SSSD-ECG-nle: New Label Embeddings with Structured State-Space Models for ECG generation
Sergey Skorik, Aram Avetisyan
TL;DR
This work tackles privacy concerns in ECG sharing by generating high-fidelity synthetic digital 12-lead ECGs using diffusion with Structured State Space Models. It introduces SSSD-ECG-nle, a conditioned diffusion generator that employs new label embeddings to better capture neutral and abnormal states, and rigorously evaluates via both quantitative metrics (TSTR, TRTS, G-mean, F1, ROC-AUC) and expert physician assessments. The study demonstrates advantages in downstream task performance and convergence behavior while highlighting a gap between quantitative realism and human indistinguishability, suggesting directions for improving synthetic ECG realism. The authors also provide synthetic data and code to promote reproducibility and further research in privacy-preserving ECG synthesis.
Abstract
An electrocardiogram (ECG) is vital for identifying cardiac diseases, offering crucial insights for diagnosing heart conditions and informing potentially life-saving treatments.
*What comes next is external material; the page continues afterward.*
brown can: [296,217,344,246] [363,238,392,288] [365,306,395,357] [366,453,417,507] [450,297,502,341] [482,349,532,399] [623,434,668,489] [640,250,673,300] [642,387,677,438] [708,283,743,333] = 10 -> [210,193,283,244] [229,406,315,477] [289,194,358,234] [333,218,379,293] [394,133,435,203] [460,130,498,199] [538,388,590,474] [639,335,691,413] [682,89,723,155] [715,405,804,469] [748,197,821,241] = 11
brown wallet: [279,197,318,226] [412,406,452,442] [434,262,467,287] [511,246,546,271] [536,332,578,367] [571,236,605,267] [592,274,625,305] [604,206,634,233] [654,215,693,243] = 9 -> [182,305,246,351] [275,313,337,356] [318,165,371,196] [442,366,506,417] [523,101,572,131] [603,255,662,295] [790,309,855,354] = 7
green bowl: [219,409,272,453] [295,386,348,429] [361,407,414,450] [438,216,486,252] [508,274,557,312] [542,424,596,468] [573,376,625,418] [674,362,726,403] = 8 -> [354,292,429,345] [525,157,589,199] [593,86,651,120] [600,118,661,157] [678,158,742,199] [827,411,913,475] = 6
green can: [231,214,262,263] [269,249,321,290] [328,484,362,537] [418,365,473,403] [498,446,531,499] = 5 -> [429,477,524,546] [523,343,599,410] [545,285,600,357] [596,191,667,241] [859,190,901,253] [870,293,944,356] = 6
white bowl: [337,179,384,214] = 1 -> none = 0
However, like other types of medical data, ECGs are subject to privacy concerns when distributed and analyzed. Diffusion models have made significant progress in recent years, creating the possibility for synthesizing data comparable to the real one and allowing their widespread adoption without privacy concerns. In this paper, we use diffusion models with structured state spaces for generating digital 10-second 12-lead ECG signals. We propose the SSSD-ECG-nle architecture based on SSSD-ECG with a modified conditioning mechanism and demonstrate its efficiency on downstream tasks. We conduct quantitative and qualitative evaluations, including analyzing convergence speed, the impact of adding positive samples, and assessment with physicians' expert knowledge. Finally, we share the results of physician evaluations and also make synthetic data available to ensure the reproducibility of the experiments described.